Task data Start Marker

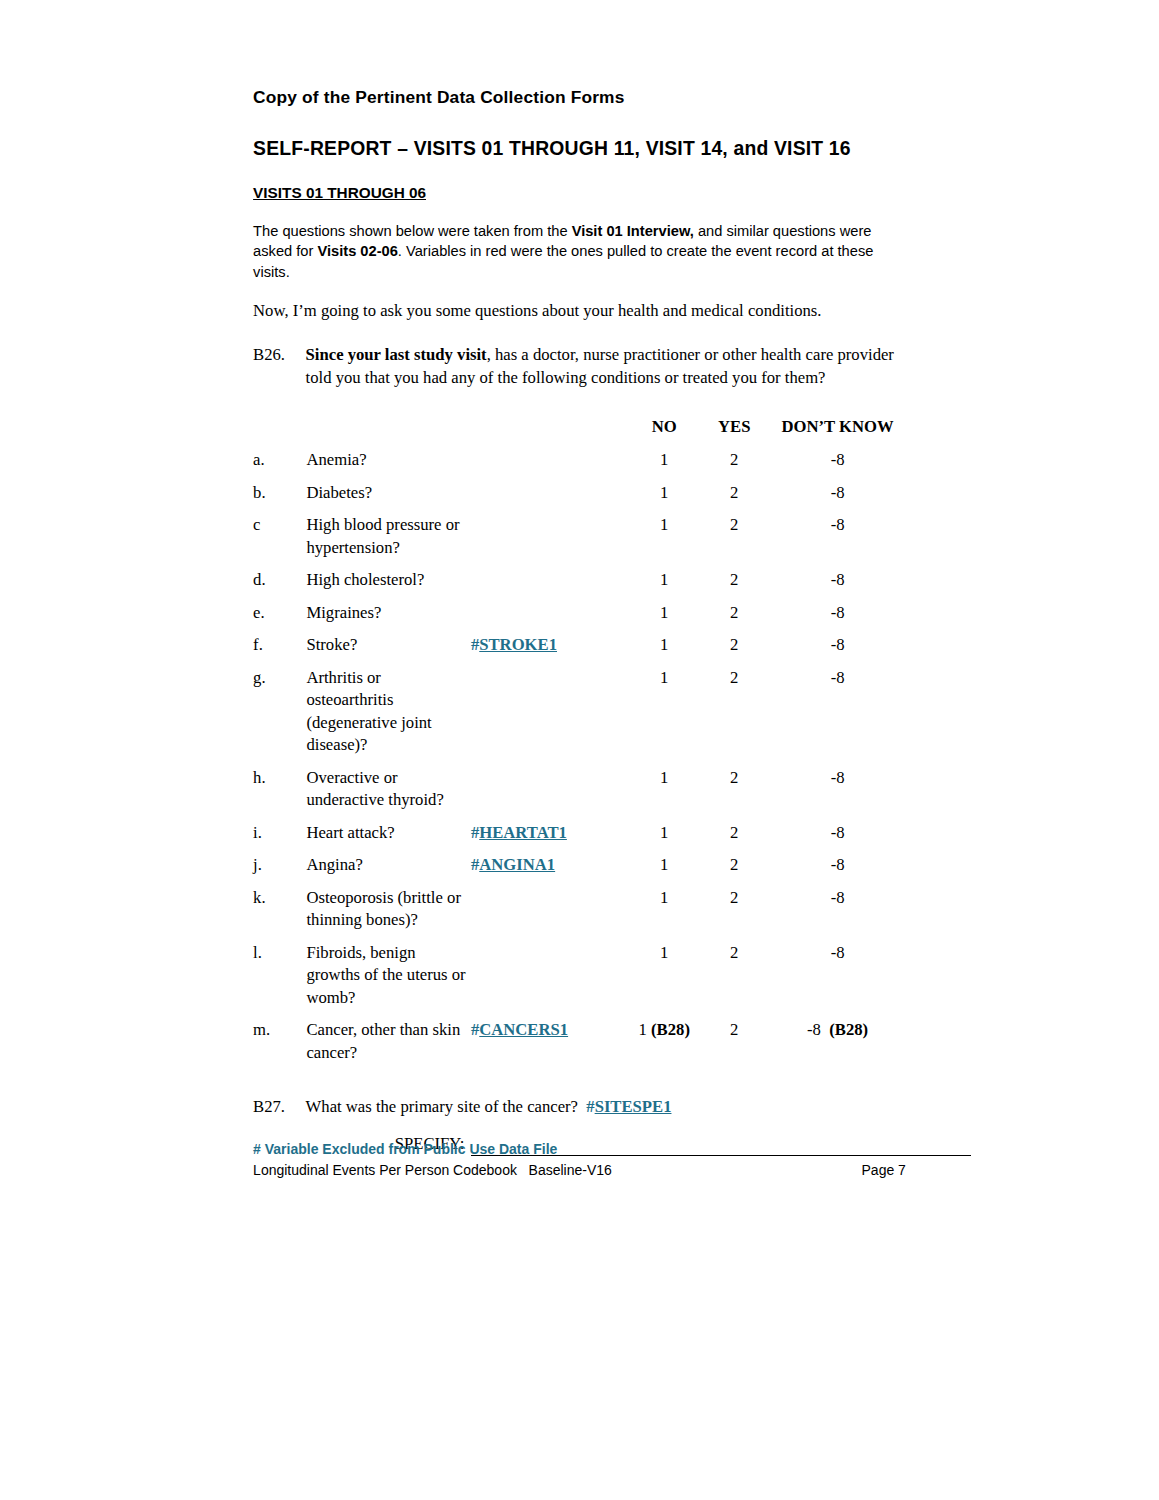Copy of the Pertinent Data Collection Forms
SELF-REPORT – VISITS 01 THROUGH 11, VISIT 14, and VISIT 16
VISITS 01 THROUGH 06
The questions shown below were taken from the Visit 01 Interview, and similar questions were asked for Visits 02-06. Variables in red were the ones pulled to create the event record at these visits.
Now, I’m going to ask you some questions about your health and medical conditions.
B26.
Since your last study visit, has a doctor, nurse practitioner or other health care provider told you that you had any of the following conditions or treated you for them?
| | | | NO | YES | DON’T KNOW |
| --- | --- | --- | --- | --- | --- |
| a. | Anemia? | | 1 | 2 | -8 |
| b. | Diabetes? | | 1 | 2 | -8 |
| c | High blood pressure or hypertension? | | 1 | 2 | -8 |
| d. | High cholesterol? | | 1 | 2 | -8 |
| e. | Migraines? | | 1 | 2 | -8 |
| f. | Stroke? | # STROKE1 | 1 | 2 | -8 |
| g. | Arthritis or osteoarthritis (degenerative joint disease)? | | 1 | 2 | -8 |
| h. | Overactive or underactive thyroid? | | 1 | 2 | -8 |
| i. | Heart attack? | # HEARTAT1 | 1 | 2 | -8 |
| j. | Angina? | # ANGINA1 | 1 | 2 | -8 |
| k. | Osteoporosis (brittle or thinning bones)? | | 1 | 2 | -8 |
| l. | Fibroids, benign growths of the uterus or womb? | | 1 | 2 | -8 |
| m. | Cancer, other than skin cancer? | # CANCERS1 | 1 (B28) | 2 | -8 (B28) |
B27.
What was the primary site of the cancer? #SITESPE1
SPECIFY:
# Variable Excluded from Public Use Data File
Longitudinal Events Per Person Codebook Baseline-V16
Page 7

Task data End Marker

◆ **Try it**
Find the word "THROUGH" in the entries. Copy each line that holds it.

◆ **Answer**
SELF-REPORT – VISITS 01 THROUGH 11, VISIT 14, and VISIT 16
VISITS 01 THROUGH 06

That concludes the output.